#### AUSGANGSTEXT
▼▼▼
Foto: keystone-sda.ch

Die Lage in der südukrainischen Stadt Cherson ist für die Russen so aussichtslos gewesen, dass ihnen nur noch der Rückzug übrig blieb. Doch die Rückeroberung der Ukraine hat dramatische Folgen für die Invasoren. Die Krim könnte dann als Nächstes fallen. Putin ist auf die Niederlage vorbereitet gewesen und kann den Verlust auf dem Schlachtfeld schönreden.

Das russische Exil-Medium Meduza beschreibt, wie unter staatlichen Medien Propaganda-Handbücher verteilt wurden, kurz bevor am Mittwoch bekannt wird, dass sich Russland zurückzieht. Die Situation in Cherson sei «die schwierigste für die russische Armee in der gegenwärtigen Phase der Spezialoperation», heisst es in dem Dokument.

Bereits Tage zuvor hiess es: Ein Rückzug aus dem Gebiet sei «unerwünscht», aber «wahrscheinlich». Jetzt ist der Fall Realität und darum wird auch an der Rhetorik im Staatsfernsehen geschliffen. Die Ukraine sei laut Kreml-Propaganda ein Terrorstaat, der vom Westen unterstützt werde.

«Blutige Show für den Westen»

Mit geballter Kraft würden die Nato und die Ukraine gegen russische Streitkräfte vorgehen. Die Ukraine sei bereit, «Zehntausende seiner eigenen und fremder Soldaten zu töten», um mehr Waffen aus dem Westen zu erhalten, heisst es im neuen Leitfaden für die staatliche Berichterstattung. Und: «Selenski will eine blutige Show für den Westen arrangieren.»
▲▲▲
#### EXTRAHIERTE DATEN
▼▼▼
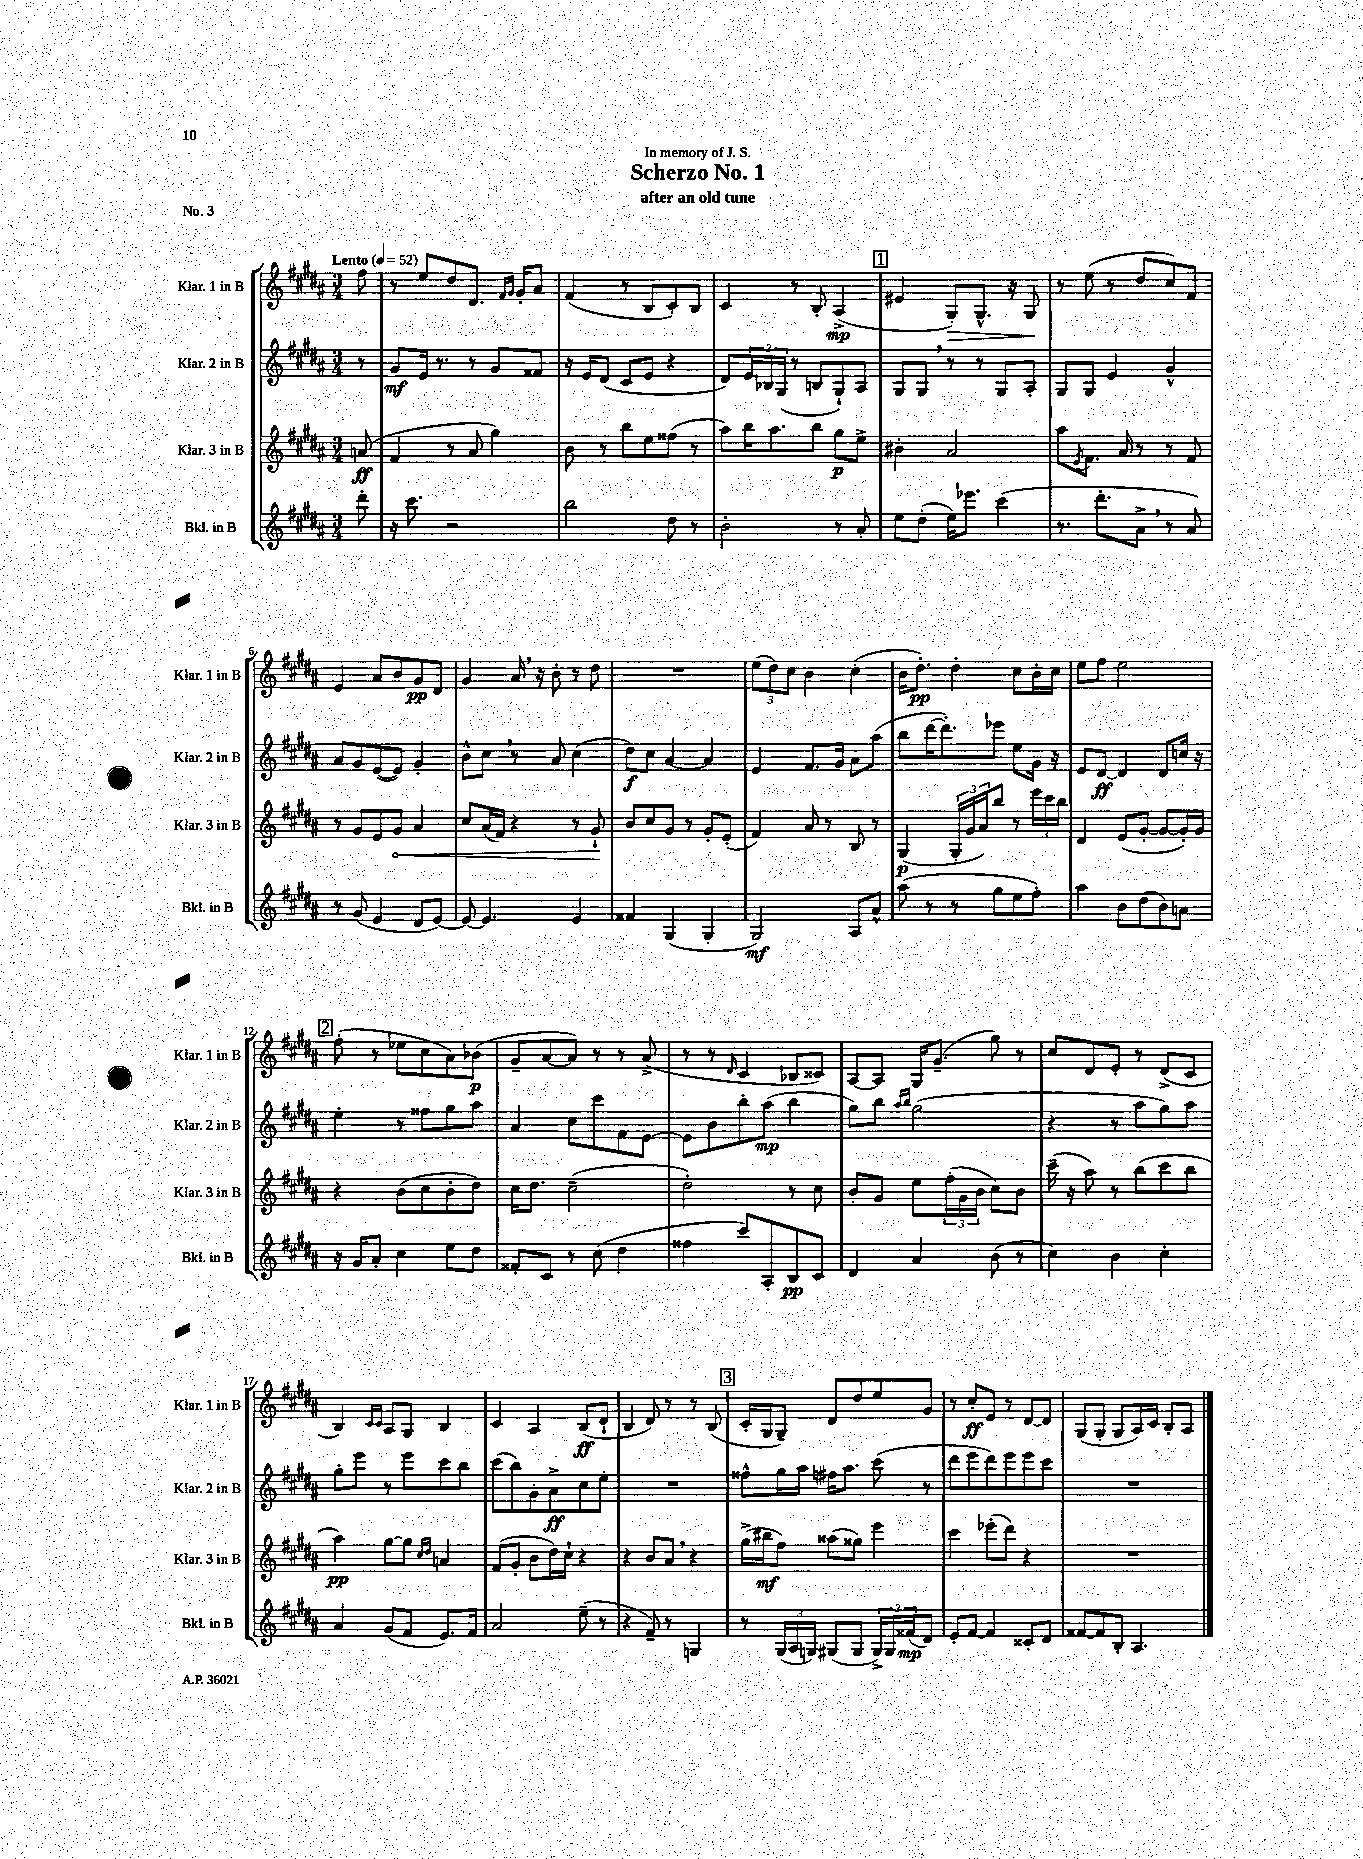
\header { title = "Scherzo No. 1" subtitle = "after an old tune" dedication = "In memory of J. S." piece = "No. 3" }
<<
\new StaffGroup <<
\new Staff = "s0" \with { instrumentName = "Klar. 1 in B" shortInstrumentName = "Klar. 1 in B" } {
    \clef treble \key b \major \numericTimeSignature \time 3/4 \partial 8 \tempo "Lento" 4 = 52
    fis''8 |
    r8 e''8 dis''8 dis'8. \grace { fis'16 gis'16 } gis'16-. ais'8 |
    fis'4( r8 b8 cis'8-.) b8 |
    cis'4 r8 b8-. ais4->\mp( |
    \mark \markup { \box "1" } eis'4 gis8-.\>) gis8.-^ r16 gis8\! |
    r8 e''8( r8 dis''8 cis''8) fis'8 |
    e'4 ais'8 b'8 gis'8\pp dis'8 |
    gis'4 ais'16 \breathe r16 b'8-. r8 dis''8 |
    R2. |
    \tuplet 3/2 { e''8( dis''8) cis''8 } b'4 cis''4-.( |
    b'16 dis''8.-.\pp) dis''4-. cis''8 b'16-. cis''16 |
    e''8 fis''8 e''2 |
    \mark \markup { \box "2" } fis''8-.( r8 ees''8 cis''8 ais'8) bes'8\p( |
    gis'8-- ais'8~ ais'8) r8 r8 ais'8->( |
    r8 r8 \grace { dis'16 } cis'4 bes8 cisis'8) |
    ais8~ ais8 gis16 gis'8.--( gis''8) r8 |
    cis''8 dis'8 e'8-. r8 dis'8->( cis'8 |
    b4) \grace { cis'16 cis'16 } ais8 gis8 b4 |
    cis'4 ais4 b8\ff( dis'8-! |
    b4 dis'8) r8 r8 b8( |
    \mark \markup { \box "3" } cis'16-. gis16 gis8--) dis'8 dis''8 e''8 gis'8 |
    r8 cis''8-.\ff e'8 r8 dis'8~ dis'8 |
    gis8( gis8-. gis8 ais16) cis'16 b8-. ais8 \bar "|." |
}
\new Staff = "s1" \with { instrumentName = "Klar. 2 in B" shortInstrumentName = "Klar. 2 in B" } {
    \clef treble \key b \major \numericTimeSignature \time 3/4 \partial 8
    r8 |
    gis'8\mf e'16 r8. r8 gis'8 fisis'8 |
    r16 e'16 dis'8( cis'8 e'8 r4 |
    dis'8) \tuplet 3/2 { e'16 bes16 gis16( } r8 b8 gis8-!) ais8 |
    \mark \markup { \box "1" } gis8 gis8 \breathe r8 r8 gis8 ais8-. |
    gis8 gis8 e'4 gis'4-^ |
    ais'8 gis'8 e'8~( e'8) gis'4-. |
    b'8-^ cis''8 \breathe r8 ais'8 cis''4( |
    dis''8\f) cis''8 ais'4~ ais'4 |
    e'4 fis'8. gis'16 ais'8 ais''8( |
    b''8 dis'''16~ dis'''8.-.) ees'''8 e''8 gis'16 r16 |
    e'8 dis'8~\ff dis'4 dis'8 c''16 r16 |
    \mark \markup { \box "2" } e''4-. r8 fisis''8 gis''8 ais''8 |
    ais'4 cis''8 cis'''8 fis'8 e'8~ |
    e'8 b'8 b''8-. ais''8\mp( b''4 |
    gis''8) b''8 \grace { ais''16 b''16 } gis''2( |
    r4 r8 ais''8 gis''8) ais''8 |
    gis''8-. e'''8 r8 e'''8 cis'''8 b''8 |
    cis'''8( b''8) gis'8-. ais'8->\ff cis''8 e''8-. |
    R2. |
    \mark \markup { \box "3" } fisis''8-^ gis''16 ais''16 fis''16 ais''8. cis'''8( r8 |
    dis'''8 e'''8 dis'''8) e'''8 e'''8 cis'''8 |
    R2. \bar "|." |
}
\new Staff = "s2" \with { instrumentName = "Klar. 3 in B" shortInstrumentName = "Klar. 3 in B" } {
    \clef treble \key b \major \numericTimeSignature \time 3/4 \partial 8
    a'8\ff( |
    fis'4 r8 ais'8 gis''4) |
    b'8 r8 b''8 e''8 fisis''8( r8 |
    ais''8) b''16 ais''8. b''8 gis''8\p e''8-> |
    \mark \markup { \box "1" } bis'4-. ais'2 |
    ais''8 \acciaccatura { e'8 } fis'8. ais'16 r8 r8 fis'8 |
    r8 gis'8 e'8 \once \override Hairpin.circled-tip = ##t gis'8\< ais'4 |
    cis''8 ais'16( fis'16) r4 r8 gis'8-!\! |
    b'8 cis''8 gis'8 r8 gis'8-. e'8-.( |
    fis'4) ais'8 r8 b8 r8 |
    gis4\p( \tuplet 3/2 { gis16-. gis'16 ais'16) } b''8 r8 \tuplet 3/2 { e'''16 cis'''16 b''16 } |
    dis'4 e'8( gis'8~-. gis'8~ gis'16-.) gis'16 |
    \mark \markup { \box "2" } r4 b'8( cis''8 b'8-. dis''8) |
    cis''16 dis''8. cis''2--( |
    dis''2-.) r8 cis''8 |
    b'8-. gis'8 e''8 \tuplet 3/2 { fis''16-.( gis'16 b'16 } cis''8) b'8 |
    cis'''16--( r16 ais''8) r8 b''8( cis'''8 b''8 |
    ais''4\pp) gis''8~ gis''8 \grace { cis''16 dis''16 } a'4 |
    fis'8( gis'8-. b'8 dis''16) cis''16-! r4 |
    r4 b'8 ais'8 \breathe r4 |
    \mark \markup { \box "3" } gis''16->( bis''16\mf fis''8) aisis''8( gisis''8) e'''4 |
    cis'''4 ees'''8-.( dis'''8) r4 |
    R2. \bar "|." |
}
\new Staff = "s3" \with { instrumentName = "Bkl. in B" shortInstrumentName = "Bkl. in B" } {
    \clef treble \key b \major \numericTimeSignature \time 3/4 \partial 8
    dis'''8-. |
    r16 cis'''8. r2 |
    b''2 dis''8 r8 |
    b'2-. r8 ais'8-. |
    \mark \markup { \box "1" } e''8 dis''8-.( e''16) ees'''8. cis'''4( |
    r8. dis'''8.-. ais'8-> \breathe r8 ais'8) |
    r8 gis'8( e'4 dis'8 e'8~) |
    e'8~ e'4. e'4 |
    fisis'4 gis4( gis4-. |
    gis2\mf) ais8 ais'8-^ |
    ais''8( r8 r8 gis''8 e''8 fis''8-.) |
    ais''4 b'8 dis''8( b'8) a'8 |
    \mark \markup { \box "2" } r16 gis'16 ais'8-. cis''4 e''8 dis''8 |
    fisis'8-. cis'8 r8 cis''8( dis''4 |
    fisis''4 cis'''8) ais8-. b8\pp cis'8 |
    dis'4 ais'4 b'8( r8 |
    cis''4) b'4 cis''4-. |
    ais'4 gis'8( fis'8 e'8.) fis'16 |
    ais'2 e''8--( r8 |
    r4 fis'8--) r8 g4 |
    \mark \markup { \box "3" } r8 \tuplet 3/2 { gis16( ais16 g16) } gis8( gis8 \tuplet 3/2 { gis16->) gis16 fisis'16\mp( } dis'8) |
    e'8-. fis'8~ fis'4 cisis'8-. dis'8 |
    fisis'8~ fisis'8 b8-. ais4. \bar "|." |
}
>>
>>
▲▲▲
#### FOLGENDES BEARBEITEN
1) Als was bezeichnet das von Meduza beschriebene Dokument laut dem Artikel über den russischen Rückzug aus Cherson die Situation in Cherson?
2) Prüfen Sie, ob die folgenden Aussagen mit dem Artikel über den russischen Rückzug aus Cherson übereinstimmen, und belegen Sie jede Entscheidung mit einem wörtlichen Zitat.
(a) Schon Tage zuvor galt ein Rückzug aus dem Gebiet als wahrscheinlich.
(b) Die Propaganda-Handbücher wurden erst verteilt, nachdem der Rückzug bekannt geworden war.
(c) Laut dem neuen Leitfaden will Selenski eine blutige Show für den Westen arrangieren.
3) Setzen Sie bitte den Artikel über den russischen Rückzug aus Cherson nach seinem letzten Satz fort.

#### LÖSUNGEN
1) Als «die schwierigste für die russische Armee in der gegenwärtigen Phase der Spezialoperation».

2)
(a) Ja: „Ein Rückzug aus dem Gebiet sei «unerwünscht», aber «wahrscheinlich».“
(b) Nein: „kurz bevor am Mittwoch bekannt wird, dass sich Russland zurückzieht“
(c) Ja: „«Selenski will eine blutige Show für den Westen arrangieren.»“

3)
Es sei aber noch nicht alles verloren. Die russische Geschichte zeige, dass ein Rückzug zum Sieg führen könne. Staatsmedien sollen eine Rede des russischen Historikers Anatoli Torkunow (72) zitieren. In der Rede, die Torkunow bei einem Treffen mit Putin hielt, verglich er den Kampf um Cherson mit der Schlacht von Poltawa unter der Führung Peter dem Grossen (1672–1725) im Juni 1709. Die Russen standen im Grossen Nordischen Krieg den schwedischen Truppen gegenüber. Der Zar liess seine Streitkräfte damals in die heute ukrainische Stadt Poltawa zurückziehen. Von dort aus wurden die schwedischen Angriffe abgewehrt. Dadurch hatte Peter der Grosse genug Zeit, neue Soldaten zu mobilisieren. Ähnlich, argumentiert Turkonow, kann es nach dem Rückzug in Cherson ablaufen.

Russland will sich als Held darstellen

Auch der Kachowka-Staudamm ist ein wichtiges Thema des russischen Propaganda-Narrativs. Laut Putin plane die Ukraine einen «Terroranschlag» auf den Staudamm am Fluss Dnepr. Die Folge wäre dramatisch: Zivilisten und russische Truppen würden mit dem Strom mitgerissen werden, sollte der Damm zerstört werden. Tatsächlich werfen sich Russland und die Ukraine gegenseitig vor, Anschläge auf den Staudamm vorzubereiten.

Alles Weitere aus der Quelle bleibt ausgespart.